Rewrite the entries from the start through the line containing "county / district: Montgomery", replacing "catalogue" with "catalog" and changing nothing else.

_ _ _ _ _ _ _

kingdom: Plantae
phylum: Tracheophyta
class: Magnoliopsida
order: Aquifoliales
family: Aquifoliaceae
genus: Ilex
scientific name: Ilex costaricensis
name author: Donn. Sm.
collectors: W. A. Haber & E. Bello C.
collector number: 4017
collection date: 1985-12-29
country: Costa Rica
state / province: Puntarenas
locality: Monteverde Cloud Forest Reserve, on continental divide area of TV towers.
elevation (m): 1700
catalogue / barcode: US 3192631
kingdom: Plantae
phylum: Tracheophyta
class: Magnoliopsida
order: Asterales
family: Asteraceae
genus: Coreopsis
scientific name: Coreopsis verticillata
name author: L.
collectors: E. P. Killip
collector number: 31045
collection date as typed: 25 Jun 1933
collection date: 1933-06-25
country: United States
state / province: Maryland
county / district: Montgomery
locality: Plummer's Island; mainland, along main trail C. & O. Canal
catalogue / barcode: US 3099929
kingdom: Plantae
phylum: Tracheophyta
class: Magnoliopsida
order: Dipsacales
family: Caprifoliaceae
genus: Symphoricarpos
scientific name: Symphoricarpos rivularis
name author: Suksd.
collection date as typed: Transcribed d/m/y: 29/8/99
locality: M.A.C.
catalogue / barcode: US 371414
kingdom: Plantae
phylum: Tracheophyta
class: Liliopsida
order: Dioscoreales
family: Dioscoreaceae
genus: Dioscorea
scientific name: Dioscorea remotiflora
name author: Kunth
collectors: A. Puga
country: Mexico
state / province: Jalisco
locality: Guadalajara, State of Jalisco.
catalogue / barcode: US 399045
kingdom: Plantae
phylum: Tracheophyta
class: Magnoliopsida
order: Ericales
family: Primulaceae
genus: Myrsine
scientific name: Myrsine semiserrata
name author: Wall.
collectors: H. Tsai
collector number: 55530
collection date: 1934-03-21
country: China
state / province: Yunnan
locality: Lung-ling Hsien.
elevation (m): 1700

_ _ _ _ _ _ _

TASK OUTPUT:
kingdom: Plantae
phylum: Tracheophyta
class: Magnoliopsida
order: Aquifoliales
family: Aquifoliaceae
genus: Ilex
scientific name: Ilex costaricensis
name author: Donn. Sm.
collectors: W. A. Haber & E. Bello C.
collector number: 4017
collection date: 1985-12-29
country: Costa Rica
state / province: Puntarenas
locality: Monteverde Cloud Forest Reserve, on continental divide area of TV towers.
elevation (m): 1700
catalog / barcode: US 3192631
kingdom: Plantae
phylum: Tracheophyta
class: Magnoliopsida
order: Asterales
family: Asteraceae
genus: Coreopsis
scientific name: Coreopsis verticillata
name author: L.
collectors: E. P. Killip
collector number: 31045
collection date as typed: 25 Jun 1933
collection date: 1933-06-25
country: United States
state / province: Maryland
county / district: Montgomery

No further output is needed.